PASSAGE PROVIDED:
┌──
Getting students to finish college degrees

Last Modified: Monday, April 21, 2014 2:33 PM

The hand-wringing continues over Louisiana’s inability to mass produce men and women with university or technical college degrees.

According to the U.S. Census Bureau, the South has the lowest percentage of higher education degrees in the nation. And among the Southern states, Louisiana, Arkansas and West Virginia are tied for last, with only 28 percent of adults between the ages of 25 and 64 possessing a university or community college degree. The Southern average is 36 percent while the national average is 39 percent.

Testifying before the state Senate Finance Committee earlier this week, Tom Layzell, a higher education adviser, said the key to improving the number is to lure back to college some of the 546,000 students who have attended some college in Louisiana but have not earned a degree.

He said it will take time and treasure to find those students and recruit them to return to campuses around the state.

The hang-up, said some state lawmakers, is money.

“We’ve broken every piggy bank and trust that’s out there,” said state Sen. Fred Mills, R-New Iberia, referring to Gov. Bobby Jindal’s raids on funds to balance the state budget. “I don’t see any new funding coming to higher ed except for slow growth.”

But Layzell testified that the benefits of increasing more college degrees in Louisiana “can’t be overstated.”

In 2010, the University of Louisiana System launched Project Win-Win. It identified students who were no longer enrolled in the UL System, but had accumulated more than 60 credit hours to qualify for an associate degree.
└──
List every person named in the article on college degrees in Louisiana, each with the title or role the article gives. The lines after this point are separate material with no connection to the article.

STORED DATA:
┌──
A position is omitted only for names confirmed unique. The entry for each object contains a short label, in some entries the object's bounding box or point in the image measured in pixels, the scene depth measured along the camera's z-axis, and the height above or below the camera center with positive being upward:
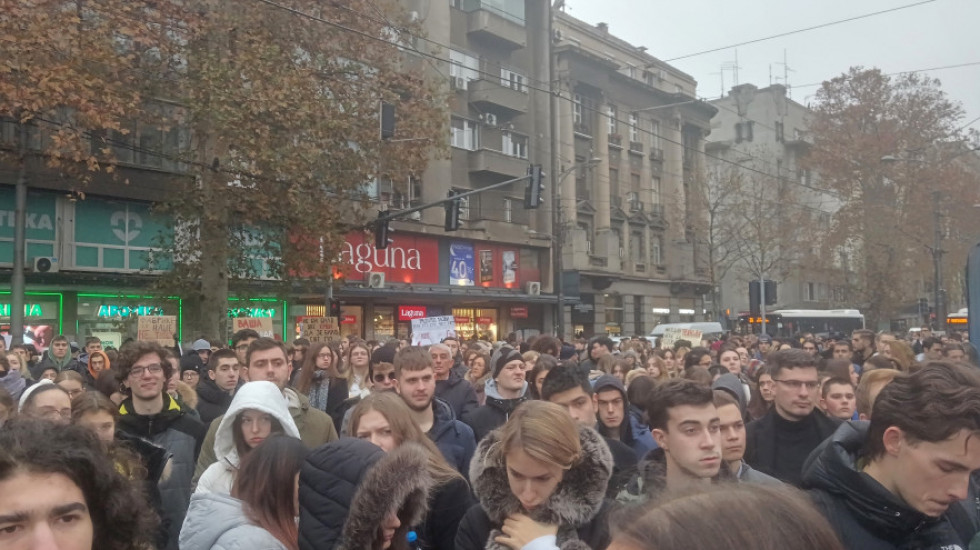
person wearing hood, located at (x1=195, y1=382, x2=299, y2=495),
└──
REPLY:
- Tom Layzell: higher education adviser
- Fred Mills: state senator, R-New Iberia
- Bobby Jindal: governor